FERREIRA, Giorgio Gonçalves. Algumas considerações sobre a memória, a formação das palavras e as regras do método hermenêutico de Espinosa. In: Modernos & Contemporâneos: Revista de Filosofia do IFCH da Universidade Estadual de Campinas, v. 6, n. 14., jan./jun., 2022, p. 125-144.

PÊCHEUX, Michel. Remontons de Foucault à Spinoza. In: MALDIDIER, D. L'inquiétude du discours. Paris: Cendres, 1990. p. 245-260.

______. Análise automática do discurso. In: GADET, Françoise; HAK, Tony (orgs.). Por uma análise automática do discurso: uma introdução à obra de Michel Pêcheux. Campinas: Editora da UNICAMP, 1997. p. 61-105.

 



[1]     O tema do método hermenêutico de Espinosa também é tratado em FERREIRA, 2022, 134-138.

[2]     O Tratado Teológico-Político, de Espinosa, será citado conforme sua notação técnica, qual seja, a abreviação do nome da obra em latim, indicação do capítulo em algarismo romano e número da página em algarismo arábico. Dessa forma, por exemplo, TTP, VII, 117 refere-se a Tractatus Theologico-Politicus, capítulo sete, página 117.

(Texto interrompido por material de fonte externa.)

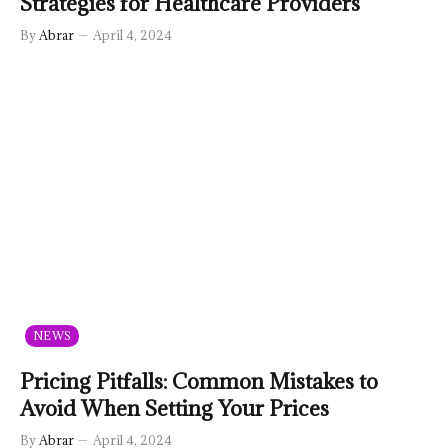
Strategies for Healthcare Providers
By
Abrar
April 4, 2024
NEWS
Pricing Pitfalls: Common Mistakes to
Avoid When Setting Your Prices
By
Abrar
April 4, 2024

[3]     A noção de discurso está sendo entendida conforme Michel Pêcheux, isto é, como um elemento intermediário entre a língua e a fala (PÊCHEUX, 1997 [1969], p. 73-74) e que é enunciado conforme condições de produção dadas (PÊCHEUX, 1997 [1969], p. 76-77). Sobre a presença de noções da análise do discurso na obra de Espinosa, cf. PÊCHEUX, 1990.